Catch him on the run, they Punish those who love young Never right on time
Summer is a collection of myriad moments and moods, some disparate and disconcerting, some wholly fitting and embracingly comforting. It’s a song playing on the rickety old CD player by the pool, it’s a sudden rainstorm that sends the birds scattering, it’s a slumber in the attic for the kids because there is no more school to be had.

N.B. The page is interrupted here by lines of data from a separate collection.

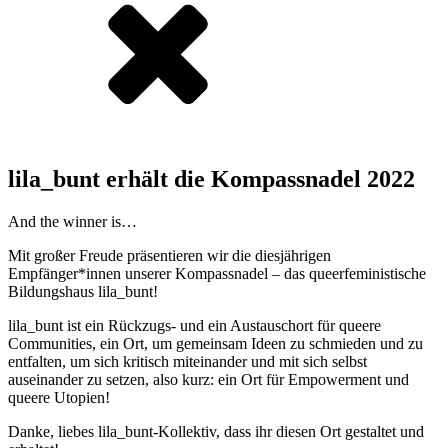
lila_bunt erhält die Kompassnadel 2022
And the winner is…
Mit großer Freude präsentieren wir die diesjährigen
Empfänger*innen unserer Kompassnadel – das queerfeministische
Bildungshaus lila_bunt!
lila_bunt ist ein Rückzugs- und ein Austauschort für queere
Communities, ein Ort, um gemeinsam Ideen zu schmieden und zu
entfalten, um sich kritisch miteinander und mit sich selbst
auseinander zu setzen, also kurz: ein Ort für Empowerment und
queere Utopien!
Danke, liebes lila_bunt-Kollektiv, dass ihr diesen Ort gestaltet und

It’s a road trip on pavement so hot that only the car’s AC will save you, a stand of water irises whose yellow blooms reflect upon still water like the flames of a multitude of candles, a rabbit munching on a patch of grass – a rabbit that you don’t bother to shoo away because you’d rather not be bothered with mowing the lawn.
Watch each other fallin’ Always catch the call and Whistle while we’re walkin’ Something inside me dies
Summer is a party, whatever constitutes a party these days. Gatherings of friends, whose hunger is always fueled by swimming – because nothing seems to fuel hunger more than swimming – are satiated by Andy’s expertise with our new grill, as piles of burgers and hot dogs and grilled vegetables mount on platters and plates carried in by willing children.
You and I Why? Oh, why? And I miss summertime
Summer is flowers and gardens and trees and grass. It winds its way around the heart like a vine that sleeps and creeps and leaps like most vines do. Summer is beautiful and insidious, a poisonous nectar that goes down much too sweetly, without any warning of tartness to hint at its sinister aspects. And it’s all so pretty no one seems to mind or question it.
Keep on rockin’, baby Keep on risin’ on the tide (Somewhere along the rise)
This summer is designed to be dreamy and romantic and coquettish in the most modern manner, giving in to the sumptuous opulence that frilly pink frivolity occasionally aims to achieve. Summer is meant to be silly.
And carefree.
Son of a gun and maybe We’ll be riding all night (Something inside me dies)
Welcome to summer, and welcome to you, my dear friend, for whom I write this and share these photos. Summer is about friendship too, and sharing the days, whether they are sunny or rainy, still or stifling. High school may be over, but we’re still all in this together.